La Semana Santa, en el mundo católico heredado de la España de la conquista y la Inquisición, cada año nos revive el drama del culto a la imagen del Cristo crucificado, después caminar con su ejemplo y palabra intentando liberar de las miserias físicas y espirituales a sus contemporáneos de la Palestina que recorrió: solo y con los apóstoles, incluida la Magdalena.
Es la imagen del líder que se opone a la opresión de su pueblo, fue torturado y crucificado por no aceptar la plena autoridad del poder establecido “para redimir a la humanidad pecadora”, según doctrinas difundidas por iglesias de distintas variantes que se apropiaron de su culto para seguir pecando, rezando, recogiendo diezmos y en caso de los católicos: confesándose y empatando, para que en esencia las sociedades no cambien y los desahuciados sigan esperanzados en el cielo después de la muerte.
Líderes como Gandhi y Luther King siguieron los ejemplos de Cristo al pregonar la no violencia como camino a construir sociedades más justas. En nuestro país Gaitan, Luis Carlos Galán, Carlos Pizarro, Bernardo Jaramillo fueron asesinados cuando por la vía democrática intentaban transformar la desigual y conflictiva sociedad, al igual que Jaime Garzón, quien con el humor como su principal arma, hirió a las fieras que no saben reír. Sin quererlo, ofrendaron sus vidas por sus semejantes y cada que recordamos sus ejemplos, ideas y propuestas: los estamos resucitando.
Sin embargo hay otras muertes que con su prolongada agonía hacen vivir al protagonista el infierno que tanto temen ‘en la otra’, como las que nos muestra Tolstoi en La muerte de Ivan Ilich.
El relato omnisciente empieza con la muerte de Iván. El autor desnuda la mente de “sus amigos” y compañeros de oficina que en el fondo están contentos porque podrán ascender en el escalafón burocrático, gracias al escritorio que dejó vacante el difunto. En el mismo velorio nos describe el dialogo que sostiene su viuda con uno de sus colegas para lograr obtener un incremento en la pensión.

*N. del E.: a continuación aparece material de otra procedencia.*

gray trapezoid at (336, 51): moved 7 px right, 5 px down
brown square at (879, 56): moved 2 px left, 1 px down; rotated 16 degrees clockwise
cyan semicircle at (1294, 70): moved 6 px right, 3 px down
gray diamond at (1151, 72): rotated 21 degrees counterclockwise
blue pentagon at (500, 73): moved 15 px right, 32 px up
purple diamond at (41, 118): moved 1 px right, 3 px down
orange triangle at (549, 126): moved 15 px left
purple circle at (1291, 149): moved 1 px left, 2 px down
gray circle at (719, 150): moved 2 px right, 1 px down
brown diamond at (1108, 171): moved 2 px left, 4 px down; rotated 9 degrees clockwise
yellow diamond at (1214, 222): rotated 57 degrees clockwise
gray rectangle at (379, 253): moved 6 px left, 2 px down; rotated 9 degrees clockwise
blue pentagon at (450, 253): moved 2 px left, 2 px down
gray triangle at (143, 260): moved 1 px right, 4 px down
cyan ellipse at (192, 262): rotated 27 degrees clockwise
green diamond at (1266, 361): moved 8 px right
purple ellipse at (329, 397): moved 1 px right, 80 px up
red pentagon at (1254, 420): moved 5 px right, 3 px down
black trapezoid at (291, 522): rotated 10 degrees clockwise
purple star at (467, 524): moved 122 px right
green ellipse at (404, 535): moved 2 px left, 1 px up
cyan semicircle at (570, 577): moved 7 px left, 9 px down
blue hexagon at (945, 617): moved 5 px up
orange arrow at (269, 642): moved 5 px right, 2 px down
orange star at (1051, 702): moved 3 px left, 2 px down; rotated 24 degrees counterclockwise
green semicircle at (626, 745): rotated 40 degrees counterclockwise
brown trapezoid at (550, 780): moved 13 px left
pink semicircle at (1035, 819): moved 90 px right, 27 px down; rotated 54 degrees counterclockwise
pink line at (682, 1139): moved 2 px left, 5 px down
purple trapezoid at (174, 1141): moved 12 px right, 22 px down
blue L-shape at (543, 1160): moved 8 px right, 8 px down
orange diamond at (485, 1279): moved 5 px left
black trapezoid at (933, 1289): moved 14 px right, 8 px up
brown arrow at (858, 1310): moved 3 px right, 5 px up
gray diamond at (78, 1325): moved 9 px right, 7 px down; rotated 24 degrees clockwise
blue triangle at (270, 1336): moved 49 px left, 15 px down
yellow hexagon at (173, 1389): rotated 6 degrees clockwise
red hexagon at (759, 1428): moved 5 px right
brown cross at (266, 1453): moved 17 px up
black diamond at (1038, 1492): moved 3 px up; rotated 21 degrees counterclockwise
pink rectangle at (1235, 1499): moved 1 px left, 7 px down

En los capítulos 2 y 3, nos describe el origen familiar y social de Iván, la progresión desde que fue estudiante de leyes, se graduó, e inició la carrera administrativa, moviéndose en una sociedad parasitaria de burócratas como su padre, que alrededor de convencionales y acartonadas relaciones de convivencia, se encasillan como rebaños de ovejas acostumbradas a rumiar ambiciones y necesidades económicas para satisfacer, lujos que no los llenan, mientras se relacionan en visitas formales, juegos de cartas, fiestas y charlas banales teñidas de hipocresía y apariencias.

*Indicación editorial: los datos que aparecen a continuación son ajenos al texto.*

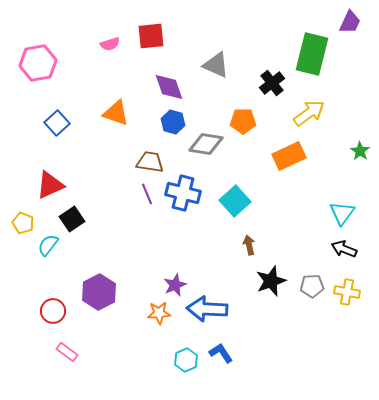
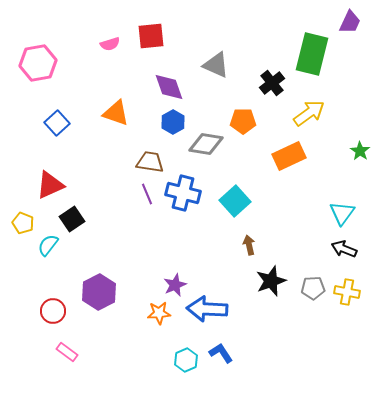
blue hexagon: rotated 15 degrees clockwise
gray pentagon: moved 1 px right, 2 px down
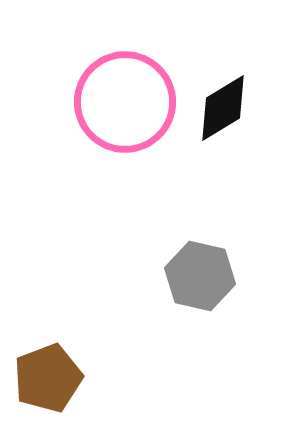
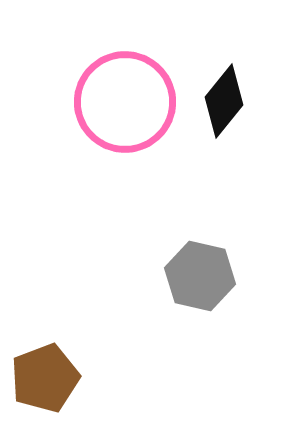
black diamond: moved 1 px right, 7 px up; rotated 20 degrees counterclockwise
brown pentagon: moved 3 px left
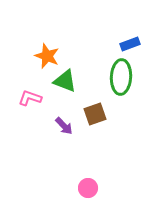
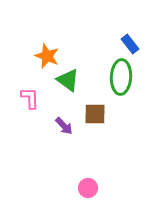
blue rectangle: rotated 72 degrees clockwise
green triangle: moved 3 px right, 1 px up; rotated 15 degrees clockwise
pink L-shape: rotated 70 degrees clockwise
brown square: rotated 20 degrees clockwise
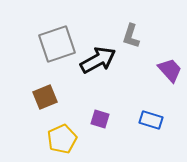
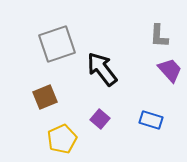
gray L-shape: moved 28 px right; rotated 15 degrees counterclockwise
black arrow: moved 4 px right, 9 px down; rotated 99 degrees counterclockwise
purple square: rotated 24 degrees clockwise
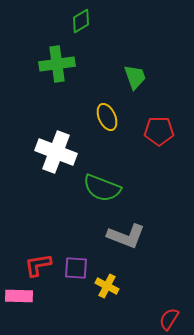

A partir del capítulo 4, el autor describe la caída de Iván, el golpe que recibe y desencadenará su enfermedad, cuando instalaba las cortinas de la casa alquilada en San Petesburgo, gracias al mejor empleo que obtuvo en el Tribunal, valiéndose de sus influencias.
La narración, se concentra en la evolución del mal que se manifiesta con un dolor sordo en el abdomen, mal aliento y en cómo mina el físico y mente de Iván, que ante la inutilidad de los tratamientos prescritos por los diferentes médicos, cada vez más, se convence de que la muerte es inevitable.

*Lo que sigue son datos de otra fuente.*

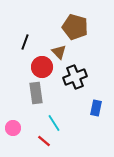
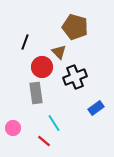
blue rectangle: rotated 42 degrees clockwise
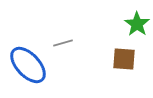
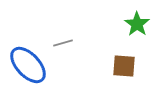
brown square: moved 7 px down
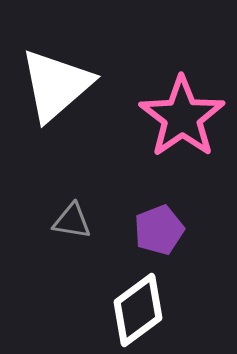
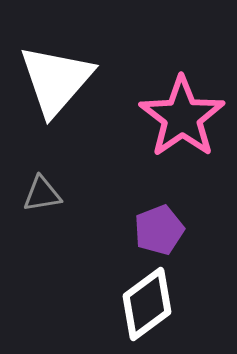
white triangle: moved 5 px up; rotated 8 degrees counterclockwise
gray triangle: moved 30 px left, 27 px up; rotated 18 degrees counterclockwise
white diamond: moved 9 px right, 6 px up
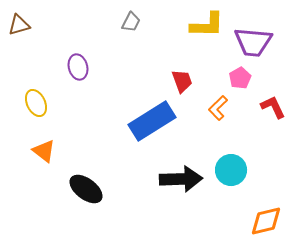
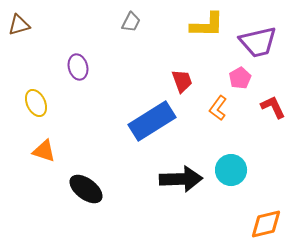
purple trapezoid: moved 5 px right; rotated 18 degrees counterclockwise
orange L-shape: rotated 10 degrees counterclockwise
orange triangle: rotated 20 degrees counterclockwise
orange diamond: moved 3 px down
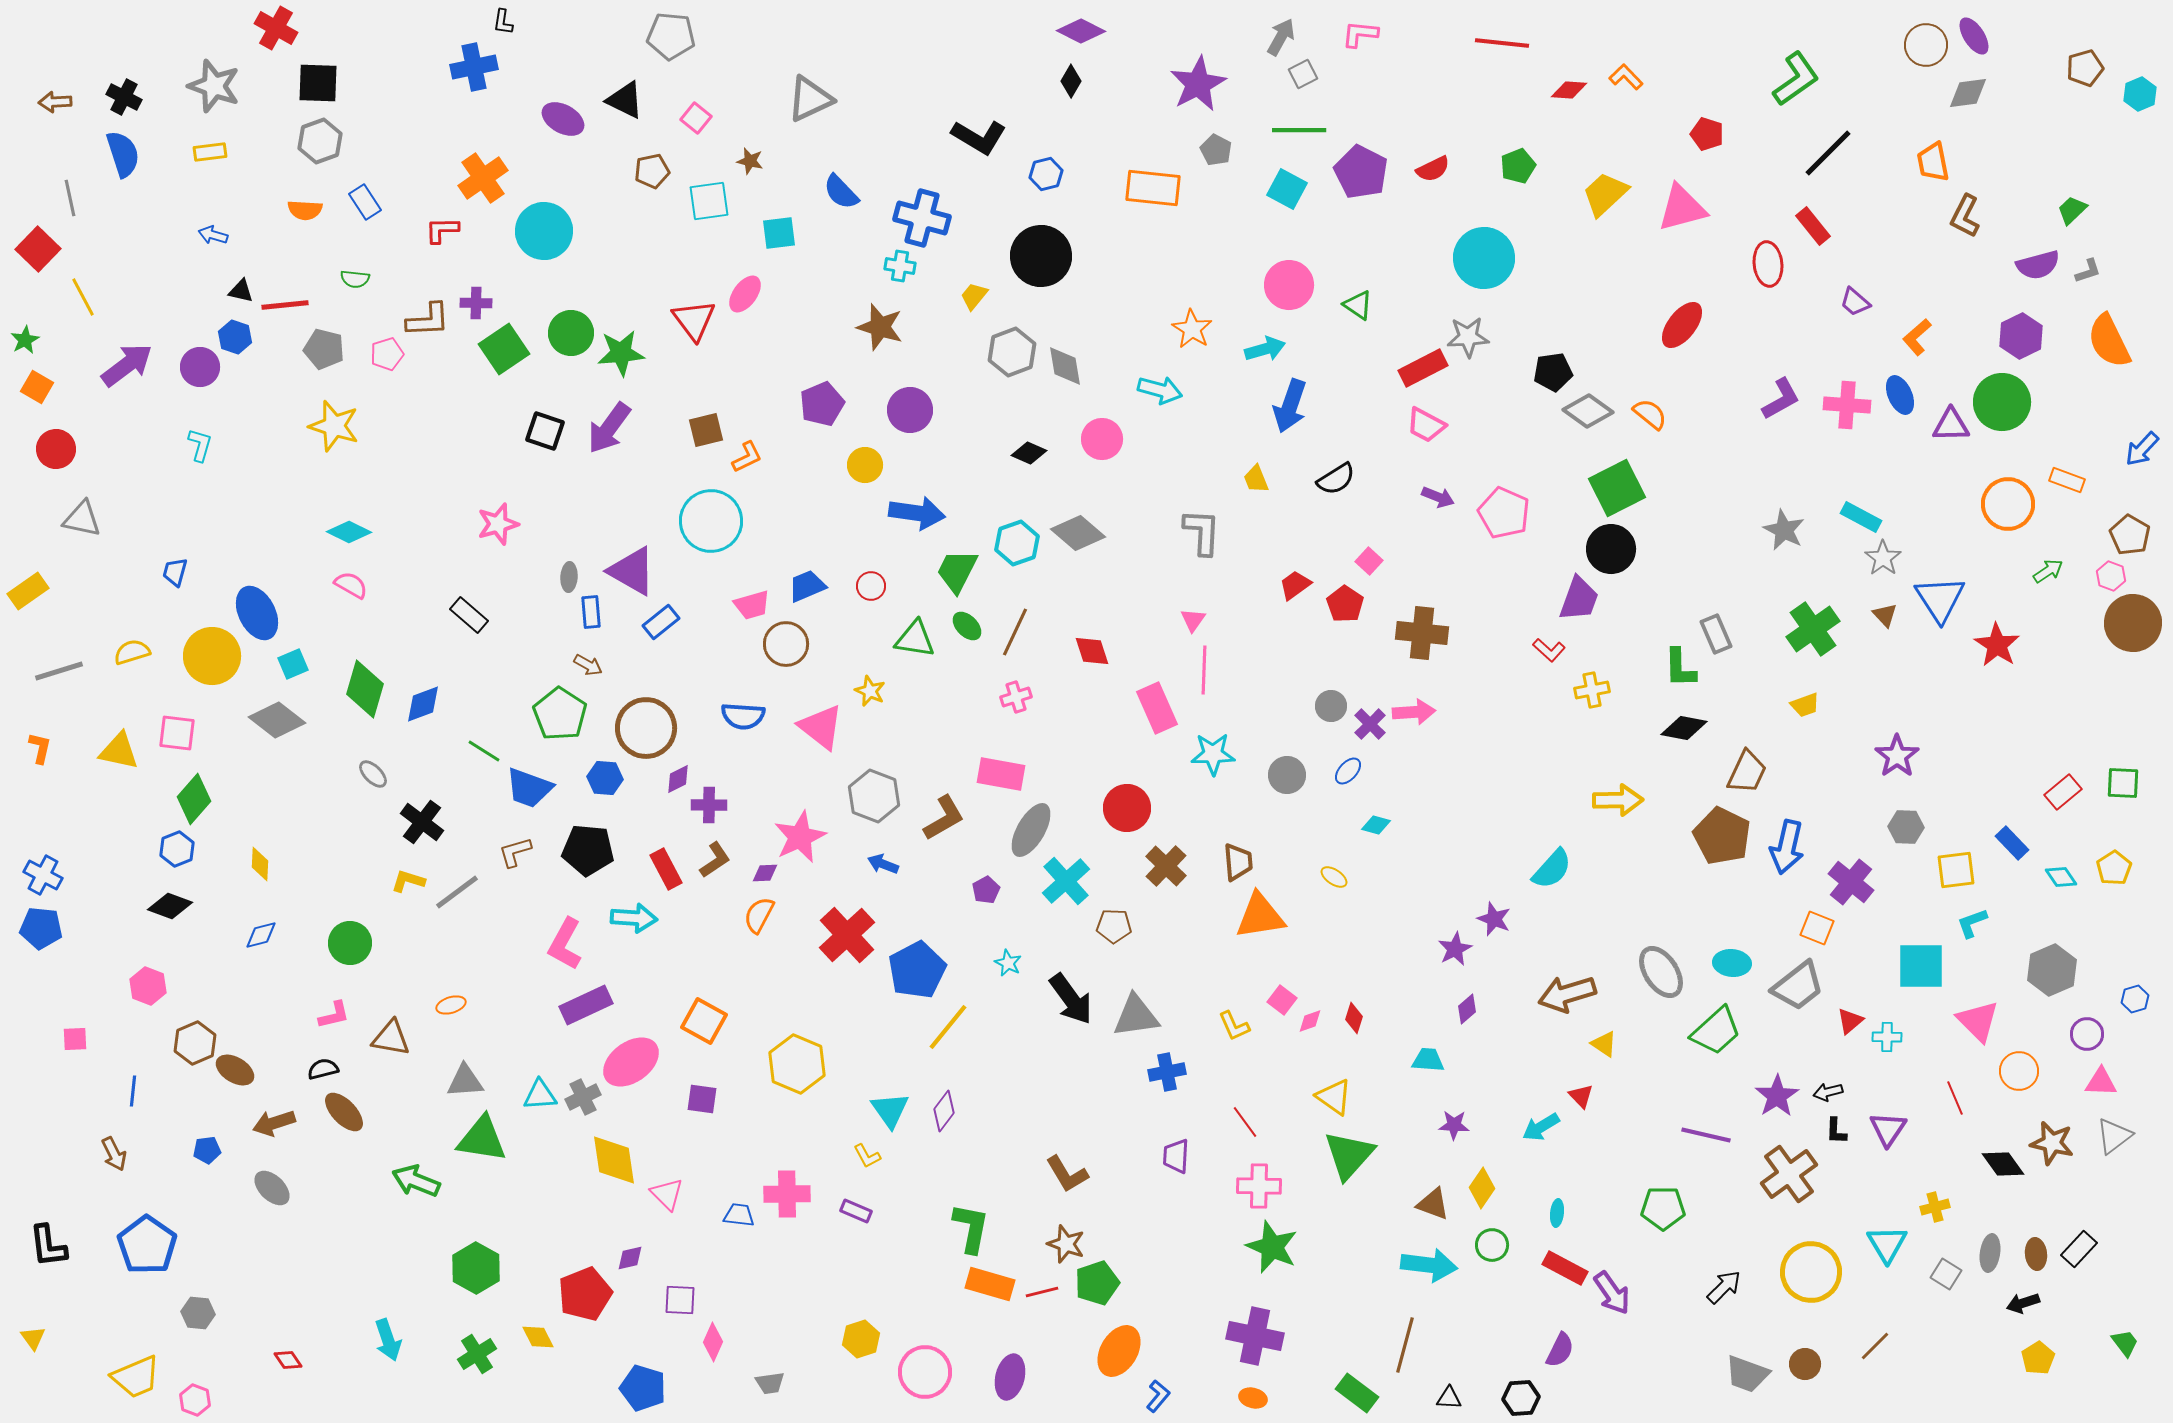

La progresión de su deterioro físico y mental, transcurre en siguientes capítulos en medio de la lucidez brindada por la conciencia de su irremediable partida para captar lo artificial y falso de su vida en el Tribunal, enredado en códigos y farragosas leyes que atenazan las miserables cotidianidades de sus víctimas y en medio de las visitas y convencionales exámenes de los médicos que no pueden curarlo y alimentan vanas esperanzas mientras cobran sus honorarios, y agobiado ante las vidas falsas y sentimientos de su mujer, su hija y compañeros de trabajo, que en el fondo quieren que se muera.
Después de varias semanas agobiado por los dolores físicos y principalmente por los sufrimientos morales, al convencerse, que su vida parasitaria y banal, fue una farsa y un desperdicio, pocas horas antes de su muerte, y después de terribles aullidos, Iván va apaciguando su espíritu, el temor a la muerte se disipa y cesan sus rencores y odios acumulados contra sus familiares. Brilla una luz creciente al final.
“En ese mismo momento Ivan Ilich se hundió, vio la luz y se le reveló que, aunque su vida no había sido como debiera haber sido, se podría corregir aún. Se preguntó: '¿Cómo debe ser?' y calló, oído atento".
—¡Este es el fin! —dijo alguien a su lado.
"Él oyó estas palabras y las repitió en su alma. 'Este es el fin de la muerte', se dijo. 'La muerte ya no existe'. Tomó un sorbo de aire, se detuvo en medio de un suspiro, dio un estirón y murió”.